What's wild to me, every other industry on earth trusts Facebook's catalog advertising algorithm to just work and do it's thing.
Only in automotive, would we be like "oh hey...you're matching these items in my catalog too frequently to shoppers and not these items enough" and then proceed to break the algorithm by reducing the catalog (which is what this does).
Imagine Target putting a click limiter on certain SKU's because Facebook was driving too much traffic to them...
I have seen instances where certain "eye-candy" vehicles capture a lion's share of the clicks when dealers run a single AIA campaign for their entire catalog and are optimizing for content views or clicks, so it is certainly something to be cognizant of.
We run a variety of AIA campaigns - some for the entire catalog, others for segmented vehicle sets. This ensures we still have a level of control over where our AIA budget goes.

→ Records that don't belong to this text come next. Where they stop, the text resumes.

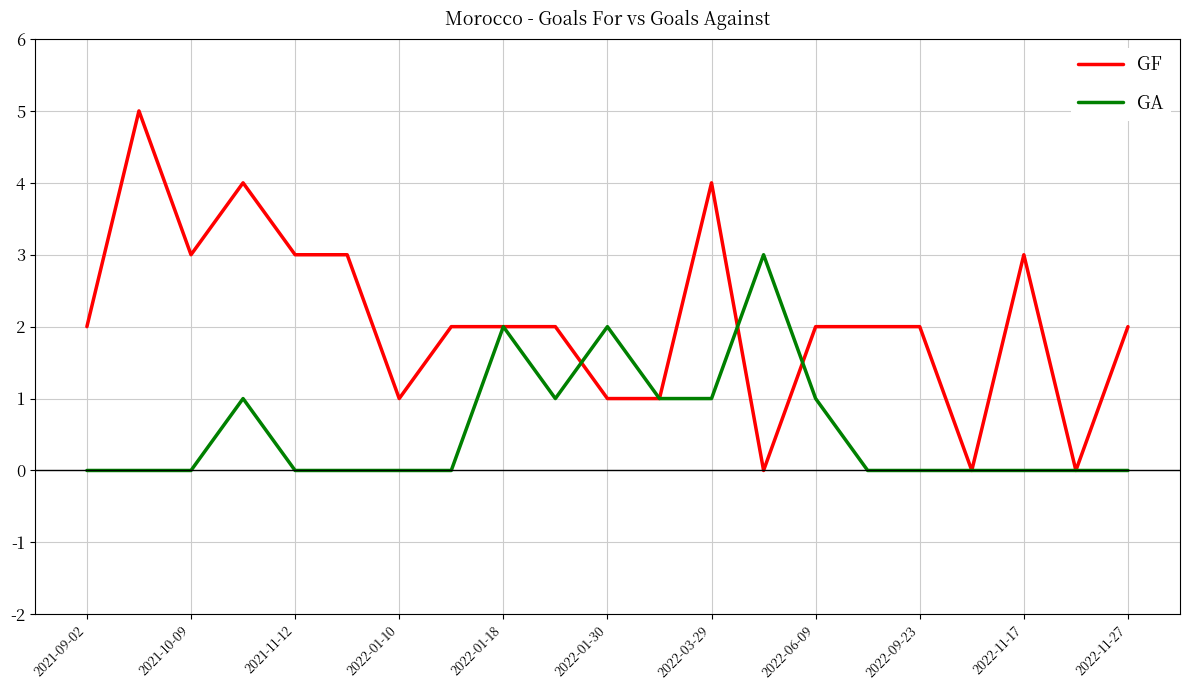

True or false: GA has more than 1 points higher than both neighbors.

True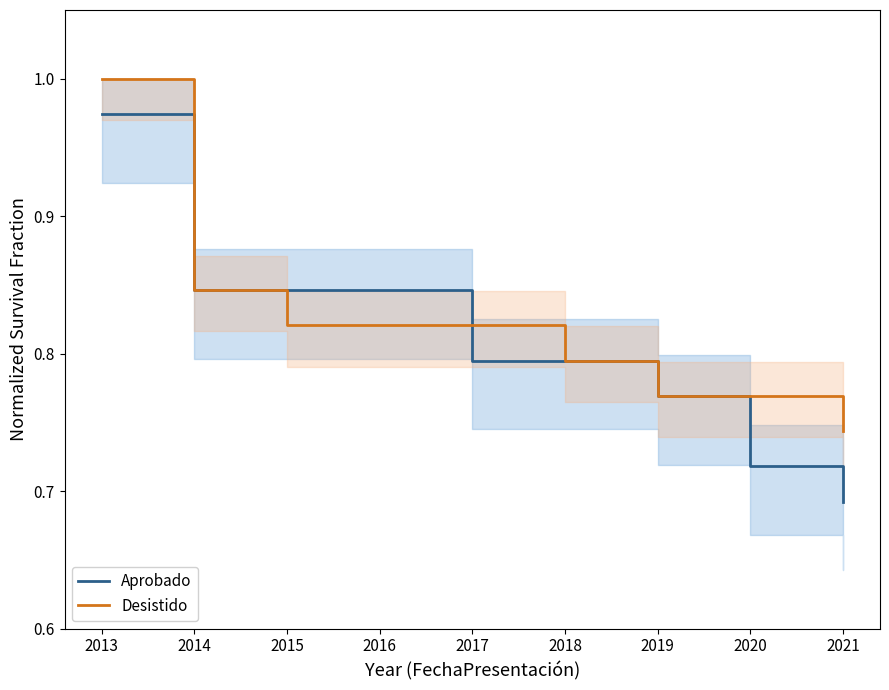

List the series in order of their peak value, highest first.

Desistido, Aprobado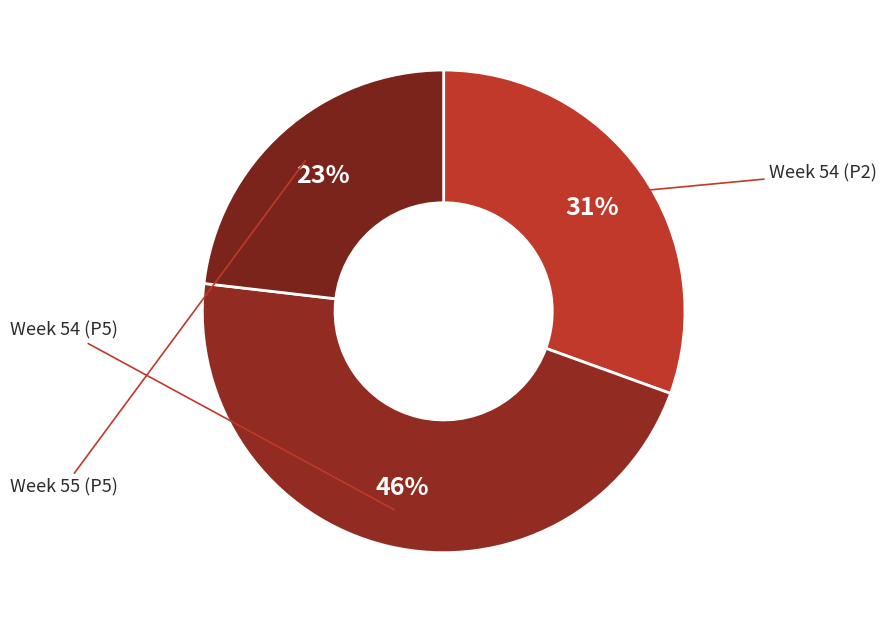

Which slice is the largest?

54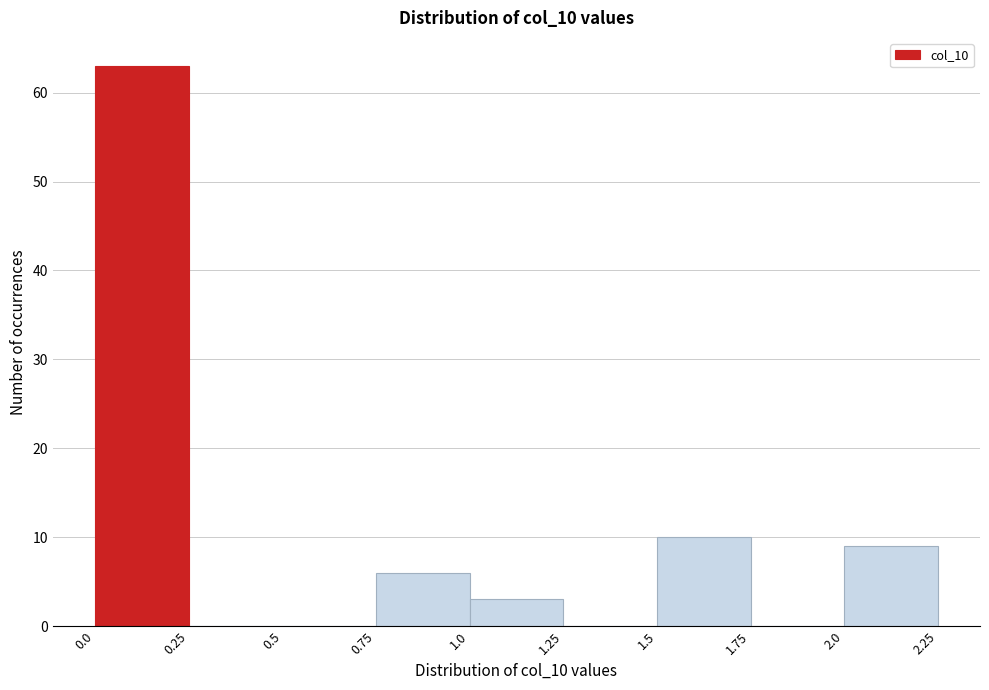

Reading left to right, transcribe this chart: for each bar, give the range it covers on the x-axis and its height. The values are not printed on the chart, so give them approximately, as read against the axis.

0.0 to 0.25: 63
0.25 to 0.5: 0
0.5 to 0.75: 0
0.75 to 1.0: 6
1.0 to 1.25: 3
1.25 to 1.5: 0
1.5 to 1.75: 10
1.75 to 2.0: 0
2.0 to 2.25: 9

For new cars, we typically create sets for each model and then the body style category. For used cars, we will create sets for different price ranges, body styles, inventory age, CPO, etc. This strategy also allows us to tailor the ad copy and creative to each set's typical buyer persona, all while being able to direct the budget according to our objectives.
And it doesn't hurt to create catalog filters to exclude specific vehicle models (high ends sports cars) or vehicle years (classic cars) that don't need the traffic yet tend to receive a lot of it.